As time goes, Sandro panics and asks his hostages to scream and even asks one of them to act dead in order to push the police. At around 7 in the evening, Sandro alights from the bus taking a female hostage along with him as shield. As the police try to capitalize the situation, one of their men approaches Sandro and fires from inches near his head. It misses and hits the hostage who is then shot many times by Sandro himself. The police now take the defenseless Sandro, stuff him into their vehicle and pounce on him, suffocating him to death.

(End of Spoilers)

For a documentary running for about two hours, the film could have been branded overlong if not for the director’s attempts to interestingly intersperse the various threads of the narrative and hence give the feel of a mainstream thriller. The calm and composure with which Luanna Belmont handled Sandro and talked him into contemplation shows that a brave person is not necessarily the one with the gun. Her act redefines what a hero is and even reveals the power of expression.

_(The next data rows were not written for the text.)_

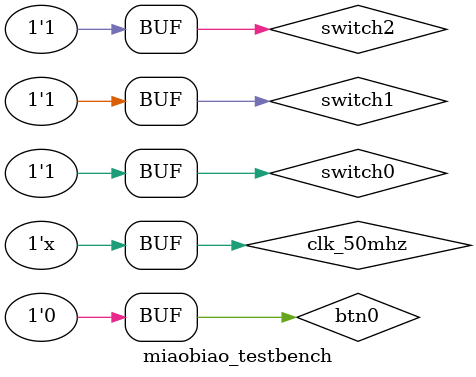
<source format=v>
`timescale 1ns / 1ps


module miaobiao_testbench;

	// Inputs
	reg clk_50mhz;
	reg switch0;
	reg switch1;
	reg switch2;
	reg btn0;

	// Outputs
	wire rclk;
	wire sclk;
	wire dio;

	// Instantiate the Unit Under Test (UUT)
	miaobiaotop uut (
		.clk_50mhz(clk_50mhz), 
		.switch0(switch0), 
		.switch1(switch1), 
		.switch2(switch2), 
		.btn0(btn0), 
		.rclk(rclk), 
		.sclk(sclk), 
		.dio(dio)
	);

	initial begin
		// Initialize Inputs
		clk_50mhz = 0;
		switch0 = 0;
		switch1 = 0;
		switch2 = 0;
		btn0 = 0;
		// Wait 100 ns for global reset to finish
		#100;
		// Add stimulus here
		switch0=1;
		switch1=1;
		switch2=1;
	end
	always
	begin
	#10;
	clk_50mhz=~clk_50mhz;
	end
      
endmodule


</source>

Bus 174 puts forth several social and political issues prevalent in Rio including the ostracizing of slum dwelling children by the public and government, ineffectiveness of the Rio police under crunch situations and the incessant intrusion by the media on delicate matters, but never once becoming unfocused on the central event. Though seemingly a tad sympathetic towards the teens of the slum, the film never champions any issues put forth and leaves the conclusions to the viewers.

Where Bus 174 scores over its companion piece is its tag of reality that persuades the viewer to know and analyze the world around. It does not let one to lay back and detachedly watch the on-screen massacre as one does in City of God. It prompts the viewer to listen to, not hear, the cries of the oppressed and weak. The last two adjectives are not to be associated with the brutality on the slum-dwellers or the pressure on the police but the involuntary involvement of civilians and innocents in the acts of violence.

In a world infested by racism, bigotry and communalism, it is only the efforts of individuals, not governments and organizations, which will help bridging the rift between them and prevent further misery. The Bus 174 incident is an embodiment of that statement. Don’t miss this one.